Road Trip II.V Exmouth





Mit dem Wissen, dass es mit meiner Gesundheit im Moment eher Bergab anstatt Bergauf geht, habe ich mich in Exmouth auf die Suche nach einer Apotheke gemacht. Die anderen sind ins Touristeninfozentrum gegangen um unser Wochenende zu planen- natürlich auf Französisch, von dem her hatte ich genug Zeit um mit nebenher das Städtchen nebenher noch anzuschauen.

In der Apotheke wurde mir dann ein übelschmeckendes rotes Zeugs zum Gurgeln und Tabletten zum Desinfizieren den Rachens gegeben (bekommt man wohl normalerweise nur nach Hals-OPs). Zusätzlich wurde mir geraten vielleicht doch mal im Krankenhaus vorbeizuschauen, dass sich ein Arzt die ganze Sache mal anschaut. Da ich aber nicht soo viel Zeit hatte und Ärzte auch im generellen nicht wirklich mag, bin ich eher zurück zu den anderen.

Zurück am Auto ging es dann auch gleich Richtung Nationalpark weiter. Was ich allerdings nicht ganz verstehen konnte war, dass direkt neben dem Nationalpark eine Militärbasis (oder irgendwas anderes vom Militär) aufgebaut war. Militär und Nationalpark passt für mich irgendwie nicht ganz zusammen, aber wenn sie meinen …

Nachdem wir unseren Campingplatz im Cape Range Nationalpark bezogen hatten ging es gleich wieder ins Wasser und es war traumhaft. Die Korallen waren zwar nicht ganz so vielfältig wie in Coral Bay, dafür waren sie schön bunt und es gab haufenweise Fische (und Nichtfische) in allen möglichen Farben und Formen und Größen. Wir haben mehrere Schildkröten, riesige schwärme Fische, Fuß große Clownfische (Nemos) und sogar einen Riffhai  gesehen (sind ungefährlich, da scheu). So habe ich mir ein Riff vorgestellt!

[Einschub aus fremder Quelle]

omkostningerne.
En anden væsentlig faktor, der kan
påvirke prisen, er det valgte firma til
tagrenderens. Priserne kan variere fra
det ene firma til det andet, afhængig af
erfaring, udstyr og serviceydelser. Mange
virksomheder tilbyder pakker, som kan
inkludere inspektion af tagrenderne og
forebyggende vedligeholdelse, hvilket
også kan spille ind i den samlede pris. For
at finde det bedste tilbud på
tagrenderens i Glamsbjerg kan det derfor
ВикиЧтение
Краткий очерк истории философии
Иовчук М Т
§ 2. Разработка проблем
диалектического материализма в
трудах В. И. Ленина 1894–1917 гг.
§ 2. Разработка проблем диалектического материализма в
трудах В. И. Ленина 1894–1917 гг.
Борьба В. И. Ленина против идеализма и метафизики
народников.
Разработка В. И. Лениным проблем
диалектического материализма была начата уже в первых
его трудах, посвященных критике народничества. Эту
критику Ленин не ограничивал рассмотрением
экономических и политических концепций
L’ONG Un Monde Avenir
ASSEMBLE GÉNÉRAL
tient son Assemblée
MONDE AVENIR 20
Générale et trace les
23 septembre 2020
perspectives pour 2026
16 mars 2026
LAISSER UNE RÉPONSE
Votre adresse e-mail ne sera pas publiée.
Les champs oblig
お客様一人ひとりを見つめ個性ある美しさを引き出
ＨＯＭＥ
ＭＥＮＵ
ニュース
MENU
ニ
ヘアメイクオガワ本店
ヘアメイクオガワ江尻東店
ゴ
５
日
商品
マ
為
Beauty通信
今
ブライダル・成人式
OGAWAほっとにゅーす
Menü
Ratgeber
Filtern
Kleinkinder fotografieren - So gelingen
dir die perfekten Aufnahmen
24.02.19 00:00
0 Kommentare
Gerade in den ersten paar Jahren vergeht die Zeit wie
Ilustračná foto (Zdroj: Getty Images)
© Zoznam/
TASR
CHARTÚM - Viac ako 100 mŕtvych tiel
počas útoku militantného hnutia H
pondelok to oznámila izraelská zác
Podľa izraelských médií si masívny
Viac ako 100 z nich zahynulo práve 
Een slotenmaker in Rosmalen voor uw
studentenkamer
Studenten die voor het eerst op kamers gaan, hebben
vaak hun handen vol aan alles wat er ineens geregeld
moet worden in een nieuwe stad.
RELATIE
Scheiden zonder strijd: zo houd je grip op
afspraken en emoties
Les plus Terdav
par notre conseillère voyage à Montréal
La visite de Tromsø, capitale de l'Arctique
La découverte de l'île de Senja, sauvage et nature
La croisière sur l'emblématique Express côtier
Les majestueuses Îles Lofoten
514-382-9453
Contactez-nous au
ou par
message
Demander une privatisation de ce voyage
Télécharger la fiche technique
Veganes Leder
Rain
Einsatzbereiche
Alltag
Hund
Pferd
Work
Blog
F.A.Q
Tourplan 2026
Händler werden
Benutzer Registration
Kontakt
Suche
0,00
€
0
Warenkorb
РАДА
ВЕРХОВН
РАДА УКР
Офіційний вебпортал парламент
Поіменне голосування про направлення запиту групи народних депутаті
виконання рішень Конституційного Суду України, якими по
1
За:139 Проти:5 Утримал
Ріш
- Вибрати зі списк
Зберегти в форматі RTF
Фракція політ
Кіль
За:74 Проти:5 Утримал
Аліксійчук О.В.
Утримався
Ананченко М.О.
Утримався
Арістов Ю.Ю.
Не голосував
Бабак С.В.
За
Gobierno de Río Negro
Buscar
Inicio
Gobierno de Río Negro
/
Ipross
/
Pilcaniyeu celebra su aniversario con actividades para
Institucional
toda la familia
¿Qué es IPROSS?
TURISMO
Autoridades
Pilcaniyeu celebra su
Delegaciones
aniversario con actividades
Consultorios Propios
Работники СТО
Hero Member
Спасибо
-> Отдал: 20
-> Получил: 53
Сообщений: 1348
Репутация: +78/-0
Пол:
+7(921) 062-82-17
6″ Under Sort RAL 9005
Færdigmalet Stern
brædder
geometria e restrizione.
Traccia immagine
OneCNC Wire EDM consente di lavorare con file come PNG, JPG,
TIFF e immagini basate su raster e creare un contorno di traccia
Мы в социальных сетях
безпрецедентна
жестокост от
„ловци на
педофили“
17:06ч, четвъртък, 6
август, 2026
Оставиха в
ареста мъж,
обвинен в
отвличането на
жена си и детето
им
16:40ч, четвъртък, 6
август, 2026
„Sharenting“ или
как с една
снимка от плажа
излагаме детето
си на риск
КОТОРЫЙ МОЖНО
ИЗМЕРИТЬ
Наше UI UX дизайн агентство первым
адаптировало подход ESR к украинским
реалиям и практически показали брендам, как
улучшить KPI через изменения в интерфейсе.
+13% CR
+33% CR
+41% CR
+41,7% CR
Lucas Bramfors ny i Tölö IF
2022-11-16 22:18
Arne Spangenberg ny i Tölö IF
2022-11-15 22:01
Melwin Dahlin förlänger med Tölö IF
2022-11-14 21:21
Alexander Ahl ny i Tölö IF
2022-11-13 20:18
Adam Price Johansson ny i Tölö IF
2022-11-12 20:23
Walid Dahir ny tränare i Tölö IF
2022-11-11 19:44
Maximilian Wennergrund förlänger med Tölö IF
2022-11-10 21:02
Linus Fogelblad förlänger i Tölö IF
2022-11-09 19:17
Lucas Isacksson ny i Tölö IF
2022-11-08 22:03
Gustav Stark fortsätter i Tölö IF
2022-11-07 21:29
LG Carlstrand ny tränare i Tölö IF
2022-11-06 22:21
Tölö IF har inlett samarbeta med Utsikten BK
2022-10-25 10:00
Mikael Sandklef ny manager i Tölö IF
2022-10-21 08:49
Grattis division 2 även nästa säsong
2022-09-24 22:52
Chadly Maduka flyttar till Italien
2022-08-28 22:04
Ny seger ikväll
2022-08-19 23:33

An unserem letzten Abend im Nationalpark habe ich auch das erste Mal in meinem Leben gefischt. Obwohl es nicht sehr viel Abwechslung in der einen Stunde  (es hat nix angebissen) fand ich es doch irgendwie sehr schön und könnte mir vorstellen öfters fischen zu gehen. Allerdings hätte ich das Problem, dass wenn dann wirklich mal ein Fisch anbeißt ich nicht wüsste, was ich machen soll, da ich den Fisch glaube ich nicht in irgendeiner Weise verletzen / töten könnte (der arme Fisch).

Die drei Tage über- und Unterwasser waren sehr schön aber gingen leider viel zu schnell rum.